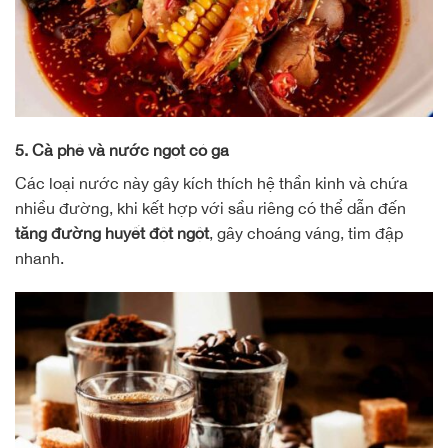
5. Cà phê và nước ngọt có ga
Các loại nước này gây kích thích hệ thần kinh và chứa
nhiều đường, khi kết hợp với sầu riêng có thể dẫn đến
tăng đường huyết đột ngột
, gây choáng váng, tim đập
nhanh.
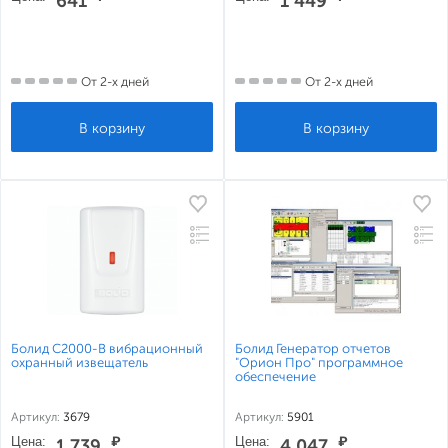
641
1 449
От 2-х дней
От 2-х дней
Болид С2000-В вибрационный
Болид Генератор отчетов
охранный извещатель
"Орион Про" программное
обеспечение
Артикул:
3679
Артикул:
5901
Цена:
₽
Цена:
₽
1 739
4 047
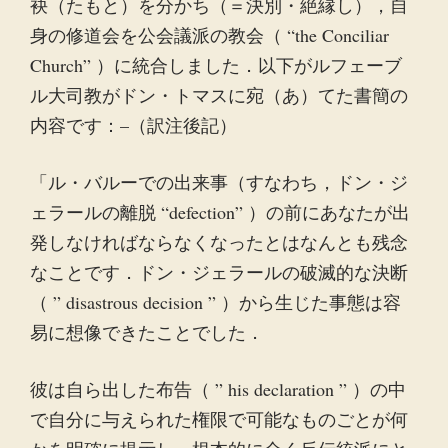
袂（たもと）を分かち（＝決別・絶縁し），自
身の修道会を公会議派の教会（ “the Conciliar
Church” ）に統合しました．以下がルフェーブ
ル大司教がドン・トマスに宛（あ）てた書簡の
内容です：–（訳注後記）
「ル・バルーでの出来事（すなわち，ドン・ジ
ェラールの離脱 “defection” ）の前にあなたが出
発しなければならなくなったとはなんとも残念
なことです．ドン・ジェラールの破滅的な決断
（ ” disastrous decision ” ）から生じた事態は容
易に想像できたことでした．
彼は自ら出した布告（ ” his declaration ” ）の中
で自分に与えられた権限で可能なものごとが何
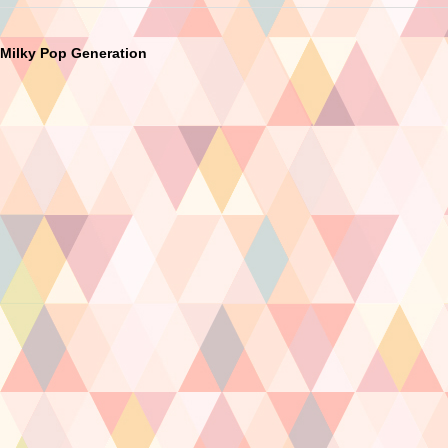
Milky Pop Generation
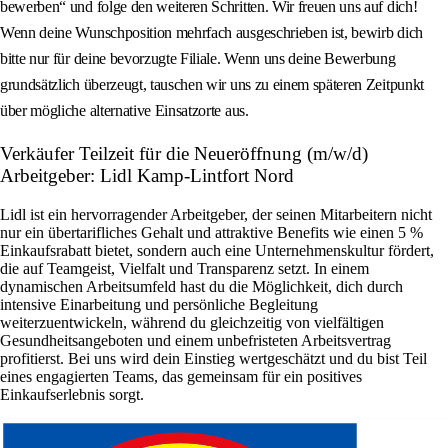
bewerben“ und folge den weiteren Schritten. Wir freuen uns auf dich!
Wenn deine Wunschposition mehrfach ausgeschrieben ist, bewirb dich
bitte nur für deine bevorzugte Filiale. Wenn uns deine Bewerbung
grundsätzlich überzeugt, tauschen wir uns zu einem späteren Zeitpunkt
über mögliche alternative Einsatzorte aus.
Verkäufer Teilzeit für die Neueröffnung (m/w/d)
Arbeitgeber: Lidl Kamp-Lintfort Nord
Lidl ist ein hervorragender Arbeitgeber, der seinen Mitarbeitern nicht
nur ein übertarifliches Gehalt und attraktive Benefits wie einen 5 %
Einkaufsrabatt bietet, sondern auch eine Unternehmenskultur fördert,
die auf Teamgeist, Vielfalt und Transparenz setzt. In einem
dynamischen Arbeitsumfeld hast du die Möglichkeit, dich durch
intensive Einarbeitung und persönliche Begleitung
weiterzuentwickeln, während du gleichzeitig von vielfältigen
Gesundheitsangeboten und einem unbefristeten Arbeitsvertrag
profitierst. Bei uns wird dein Einstieg wertgeschätzt und du bist Teil
eines engagierten Teams, das gemeinsam für ein positives
Einkaufserlebnis sorgt.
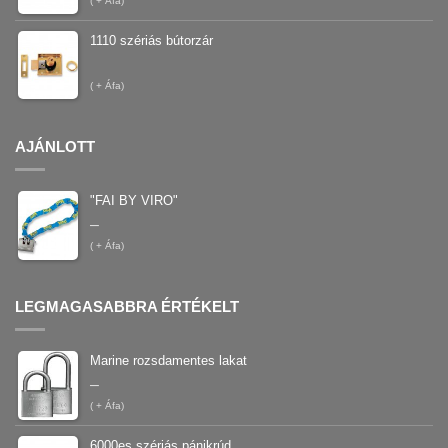
(
+ Áfa)
1110 szériás bútorzár
(
+ Áfa)
AJÁNLOTT
"FAI BY VIRO"
–
(
+ Áfa)
LEGMAGASABBRA ÉRTÉKELT
Marine rozsdamentes lakat
–
(
+ Áfa)
6000es szériás pánikrúd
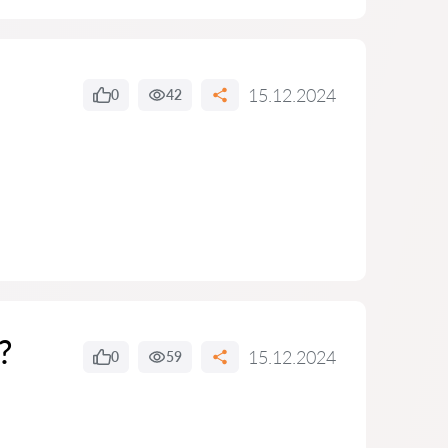
15.12.2024
0
42
?
15.12.2024
0
59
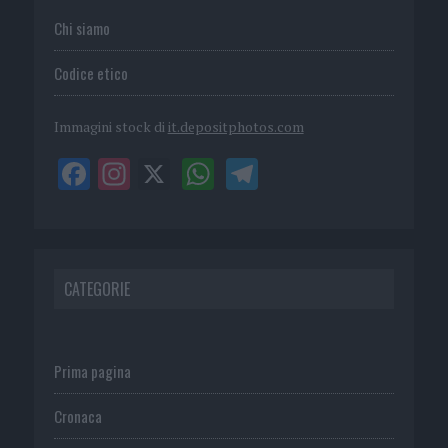
Chi siamo
Codice etico
Immagini stock di
it.depositphotos.com
CATEGORIE
Prima pagina
Cronaca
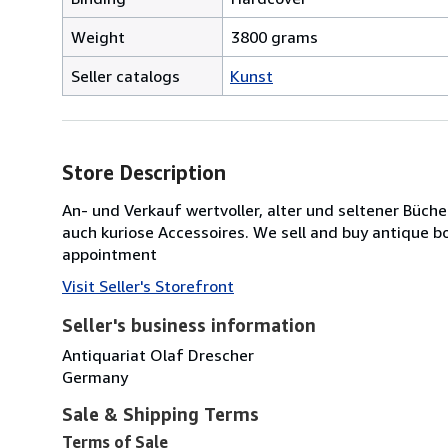
Weight
3800 grams
Seller catalogs
Kunst
Store Description
An- und Verkauf wertvoller, alter und seltener Büch
auch kuriose Accessoires. We sell and buy antique 
appointment
Visit Seller's Storefront
Seller's business information
Antiquariat Olaf Drescher
Germany
Sale & Shipping Terms
Terms of Sale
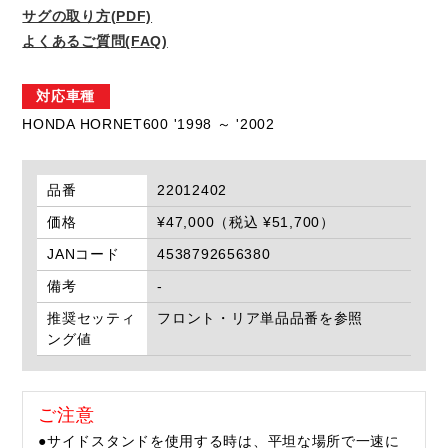
サグの取り方(PDF)
よくあるご質問(FAQ)
対応車種
HONDA HORNET600 '1998 ～ '2002
品番
22012402
価格
¥47,000（税込 ¥51,700）
JANコード
4538792656380
備考
-
推奨セッティ
フロント・リア単品品番を参照
ング値
ご注意
●サイドスタンドを使用する時は、平坦な場所で一速に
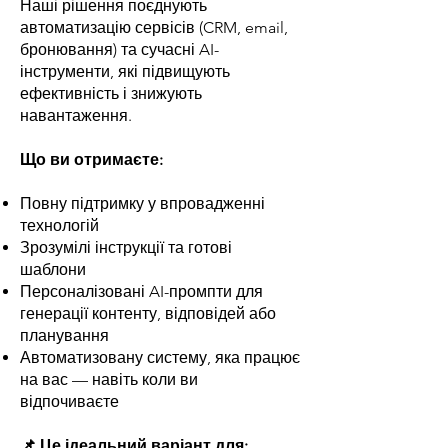
Наші рішення поєднують
автоматизацію сервісів (CRM, email,
бронювання) та сучасні AI-
інструменти, які підвищують
ефективність і знижують
навантаження.
Що ви отримаєте:
Повну підтримку у впровадженні
технологій
Зрозумілі інструкції та готові
шаблони
Персоналізовані AI-промпти для
генерації контенту, відповідей або
планування
Автоматизовану систему, яка працює
на вас — навіть коли ви
відпочиваєте
📌 Це ідеальний варіант для:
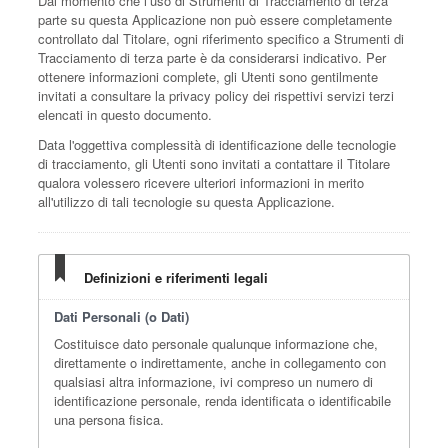
Dal momento che l’uso di Strumenti di Tracciamento di terza
parte su questa Applicazione non può essere completamente
controllato dal Titolare, ogni riferimento specifico a Strumenti di
Tracciamento di terza parte è da considerarsi indicativo. Per
ottenere informazioni complete, gli Utenti sono gentilmente
invitati a consultare la privacy policy dei rispettivi servizi terzi
elencati in questo documento.
Data l'oggettiva complessità di identificazione delle tecnologie
di tracciamento, gli Utenti sono invitati a contattare il Titolare
qualora volessero ricevere ulteriori informazioni in merito
all'utilizzo di tali tecnologie su questa Applicazione.
Definizioni e riferimenti legali
Dati Personali (o Dati)
Costituisce dato personale qualunque informazione che,
direttamente o indirettamente, anche in collegamento con
qualsiasi altra informazione, ivi compreso un numero di
identificazione personale, renda identificata o identificabile
una persona fisica.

· · · · ·

Once the pictures are set aside, give the listing again word for word.

5. Cà phê và nước ngọt có ga
Các loại nước này gây kích thích hệ thần kinh và chứa
nhiều đường, khi kết hợp với sầu riêng có thể dẫn đến
tăng đường huyết đột ngột
, gây choáng váng, tim đập
nhanh.
641
1 449
От 2-х дней
От 2-х дней
Болид С2000-В вибрационный
Болид Генератор отчетов
охранный извещатель
"Орион Про" программное
обеспечение
Артикул:
3679
Артикул:
5901
Цена:
₽
Цена:
₽
1 739
4 047
袂（たもと）を分かち（＝決別・絶縁し），自
身の修道会を公会議派の教会（ “the Conciliar
Church” ）に統合しました．以下がルフェーブ
ル大司教がドン・トマスに宛（あ）てた書簡の
内容です：–（訳注後記）
「ル・バルーでの出来事（すなわち，ドン・ジ
ェラールの離脱 “defection” ）の前にあなたが出
発しなければならなくなったとはなんとも残念
なことです．ドン・ジェラールの破滅的な決断
（ ” disastrous decision ” ）から生じた事態は容
易に想像できたことでした．
彼は自ら出した布告（ ” his declaration ” ）の中
で自分に与えられた権限で可能なものごとが何
Milky Pop Generation
bewerben“ und folge den weiteren Schritten. Wir freuen uns auf dich!
Wenn deine Wunschposition mehrfach ausgeschrieben ist, bewirb dich
bitte nur für deine bevorzugte Filiale. Wenn uns deine Bewerbung
grundsätzlich überzeugt, tauschen wir uns zu einem späteren Zeitpunkt
über mögliche alternative Einsatzorte aus.
Verkäufer Teilzeit für die Neueröffnung (m/w/d)
Arbeitgeber: Lidl Kamp-Lintfort Nord
Lidl ist ein hervorragender Arbeitgeber, der seinen Mitarbeitern nicht
nur ein übertarifliches Gehalt und attraktive Benefits wie einen 5 %
Einkaufsrabatt bietet, sondern auch eine Unternehmenskultur fördert,
die auf Teamgeist, Vielfalt und Transparenz setzt. In einem
dynamischen Arbeitsumfeld hast du die Möglichkeit, dich durch
intensive Einarbeitung und persönliche Begleitung
weiterzuentwickeln, während du gleichzeitig von vielfältigen
Gesundheitsangeboten und einem unbefristeten Arbeitsvertrag
profitierst. Bei uns wird dein Einstieg wertgeschätzt und du bist Teil
eines engagierten Teams, das gemeinsam für ein positives
Einkaufserlebnis sorgt.
(
+ Áfa)
1110 szériás bútorzár
(
+ Áfa)
AJÁNLOTT
"FAI BY VIRO"
–
(
+ Áfa)
LEGMAGASABBRA ÉRTÉKELT
Marine rozsdamentes lakat
–
(
+ Áfa)
6000es szériás pánikrúd
15.12.2024
0
42
?
15.12.2024
0
59
Chi siamo
Codice etico
Immagini stock di
it.depositphotos.com
CATEGORIE
Prima pagina
Cronaca
Weight
3800 grams
Seller catalogs
Kunst
Store Description
An- und Verkauf wertvoller, alter und seltener Büch
auch kuriose Accessoires. We sell and buy antique 
appointment
Visit Seller's Storefront
Seller's business information
Antiquariat Olaf Drescher
Germany
Sale & Shipping Terms
Terms of Sale
サグの取り方(PDF)
よくあるご質問(FAQ)
対応車種
HONDA HORNET600 '1998 ～ '2002
品番
22012402
価格
¥47,000（税込 ¥51,700）
JANコード
4538792656380
備考
-
推奨セッティ
フロント・リア単品品番を参照
ング値
ご注意
●サイドスタンドを使用する時は、平坦な場所で一速に
Наші рішення поєднують
автоматизацію сервісів (CRM, email,
бронювання) та сучасні AI-
інструменти, які підвищують
ефективність і знижують
навантаження.
Що ви отримаєте:
Повну підтримку у впровадженні
технологій
Зрозумілі інструкції та готові
шаблони
Персоналізовані AI-промпти для
генерації контенту, відповідей або
планування
Автоматизовану систему, яка працює
на вас — навіть коли ви
відпочиваєте
📌 Це ідеальний варіант для:
Dal momento che l’uso di Strumenti di Tracciamento di terza
parte su questa Applicazione non può essere completamente
controllato dal Titolare, ogni riferimento specifico a Strumenti di
Tracciamento di terza parte è da considerarsi indicativo. Per
ottenere informazioni complete, gli Utenti sono gentilmente
invitati a consultare la privacy policy dei rispettivi servizi terzi
elencati in questo documento.
Data l'oggettiva complessità di identificazione delle tecnologie
di tracciamento, gli Utenti sono invitati a contattare il Titolare
qualora volessero ricevere ulteriori informazioni in merito
all'utilizzo di tali tecnologie su questa Applicazione.
Definizioni e riferimenti legali
Dati Personali (o Dati)
Costituisce dato personale qualunque informazione che,
direttamente o indirettamente, anche in collegamento con
qualsiasi altra informazione, ivi compreso un numero di
identificazione personale, renda identificata o identificabile
una persona fisica.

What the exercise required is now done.